The ocean off West African coasts is home to one of the world's richest fishing grounds. From Morocco up north down to Guinea, sardines, grouper, snapper, shrimp and mackerel are part of a rich marine fauna exploited by fishing vessels on an industrial scale.
"These underwater grounds are now at risk of collapse," warns the Senegalese Fisheries Minister, Haidar El-Ali.
But in an incredibly valuable industry, fines are no deterrent to illegal fishing; foreign vessels always come back and can easily cover or change their identification markings. "Fines represent only a fraction in their operational costs," says Steve Trent, executive director at the UK-based campaign group Environmental Justice Foundation (EJF).
El-Ali says "Vessels we caught pay a fine and go, but they do it again,"

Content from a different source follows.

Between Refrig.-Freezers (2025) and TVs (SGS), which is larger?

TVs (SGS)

EJF researchers estimate that West African waters have the highest levels of illegal catch in the world, at about 37% of the region's total. Up to 26 million tonnes of fish, worth more than $23bn, are estimated to be lost annually to what is officially called "Illegal, Unreported and Unregulated" (IUU) - or pirate fishing.

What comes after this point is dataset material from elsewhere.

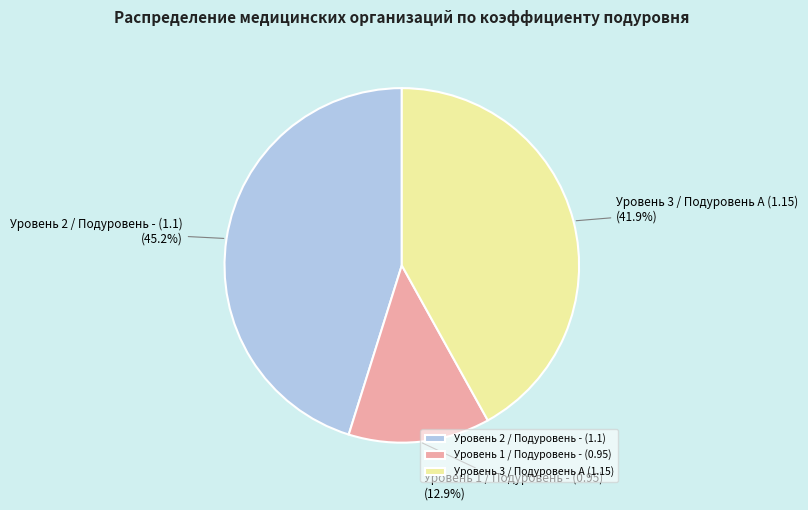

Does any single category account for the majority?

No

In Sierra Leone alone, one of the world's poorest countries still recovering from civil war, the EJF estimates losses at $29m each year. Senegal's losses are about $312m a year because of illegal fishing by foreign trawlers, quoting USAid figures.
Maria Damanaki, the EU commissioner for Maritime Affairs and Fisheries, has recently blacklisted Guinea, Cambodia and Belize. These three countries, some of the most valuable sources of seafood, are now banned from exporting fish to the EU for failing to act on pirate fishing. South Korea has been officially warned it may soon end up on that list. Vessels registered there have been illegally operating off the coasts of West Africa repeatedly.